→ Required tasks
(1) In the summary of the study on imaging common bile-duct stones, what was used as the reference gold standard?
(2) Continue the summary of the study on imaging common bile-duct stones, starting right after its last sentence.

→ Reading text
We aimed to evaluate the relative contribution of susceptibility weighted imaging (SWI) in the detection of common bile-duct (CBD) stones in comparison to the conventional MRI protocol containing magnetic resonance cholangiopancreatography (MRCP), balanced turbo field echo (BTFE), and T2-weighted spin-echo imaging techniques.

METHODS

MRI data containing MRCP, BTFE, T2-weighted imaging, and abdominal SWI were independently evaluated by 2 sets of experienced radiologists in 44 patients with confirmed CBD stones. Endoscopic retrograde cholangiopancreatography, and endoscopic ultrasound where available, was used as the reference gold standard. Evaluation was performed for the visualization of CBD stones in each of the MRI techniques. Relative contribution of SWI was classified into one of four categories for each case: (1) no contribution to CBD stone visualization; (2) same as conventional techniques; (3) improved diagnostic confidence; and (4) critical for diagnosis. Stone size was also assessed.

→ Record extracts
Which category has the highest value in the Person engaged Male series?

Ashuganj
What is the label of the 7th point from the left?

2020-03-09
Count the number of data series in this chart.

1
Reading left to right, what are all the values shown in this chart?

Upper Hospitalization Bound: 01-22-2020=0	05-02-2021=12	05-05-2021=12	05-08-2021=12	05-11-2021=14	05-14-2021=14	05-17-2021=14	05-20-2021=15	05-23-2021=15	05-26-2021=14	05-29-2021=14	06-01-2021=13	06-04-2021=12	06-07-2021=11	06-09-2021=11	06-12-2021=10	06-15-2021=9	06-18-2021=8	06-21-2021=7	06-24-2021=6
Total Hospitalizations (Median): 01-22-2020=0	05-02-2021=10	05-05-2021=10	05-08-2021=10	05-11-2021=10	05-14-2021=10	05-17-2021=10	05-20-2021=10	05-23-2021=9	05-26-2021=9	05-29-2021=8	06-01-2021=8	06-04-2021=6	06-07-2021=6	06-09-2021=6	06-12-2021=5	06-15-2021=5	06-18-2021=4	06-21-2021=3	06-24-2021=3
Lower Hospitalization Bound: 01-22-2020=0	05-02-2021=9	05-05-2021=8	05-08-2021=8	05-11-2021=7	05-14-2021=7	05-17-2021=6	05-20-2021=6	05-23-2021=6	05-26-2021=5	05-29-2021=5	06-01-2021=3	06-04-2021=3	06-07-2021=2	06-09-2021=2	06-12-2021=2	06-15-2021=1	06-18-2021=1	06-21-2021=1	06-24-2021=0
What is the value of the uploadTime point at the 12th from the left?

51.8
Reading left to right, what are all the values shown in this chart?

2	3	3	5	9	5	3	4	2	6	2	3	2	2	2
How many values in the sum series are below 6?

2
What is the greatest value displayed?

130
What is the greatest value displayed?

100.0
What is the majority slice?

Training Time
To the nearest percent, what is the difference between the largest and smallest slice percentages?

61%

→ Responses to the tasks
(1) Endoscopic retrograde cholangiopancreatography, along with endoscopic ultrasound where available.

(2)
RESULTS

Inter-rater agreement coefficient for CBD stone visualization was found to be “good” in MRCP (0.77), “very good” in SWI (0.94) and BTFE (0.84), and moderate in T2-weighted imaging (0.54). CBD stones were visualized with SWI in 86.4% and 82%, with MRCP in 70.5% and 70.5% cases, with BTFE in 73% and 61.4% cases, with T2-weighted imaging in 45.5% and 52.3% cases by reviewers 1 and 2, respectively. SWI did not contribute to CBD stone visualization in 2.3% (1/44); was the same as conventional techniques in 31.8% (14/44) cases; improved diagnostic confidence in 34.1%; and was critical for diagnosis in 20.5% cases.

CONCLUSION

SWI has the potential to serve as a strong adjunct to conventional MRI protocols used for CBD stone evaluation with very small scan-time penalty.

Keywords:

Main points

• Susceptibility signature of the common bile duct stones can be visualized in magnitude and/or phase data of susceptibility weighted MRI in most cases.

• Phase signature of the common bile duct stones can be dia- or paramagnetic or mixed phase.

• Susceptibility signature could provide improved diagnostic confidence in common bile duct (CBD) stone detection, as an adjunct to conventional MRI protocol for CBD stone imaging, especially for small stones.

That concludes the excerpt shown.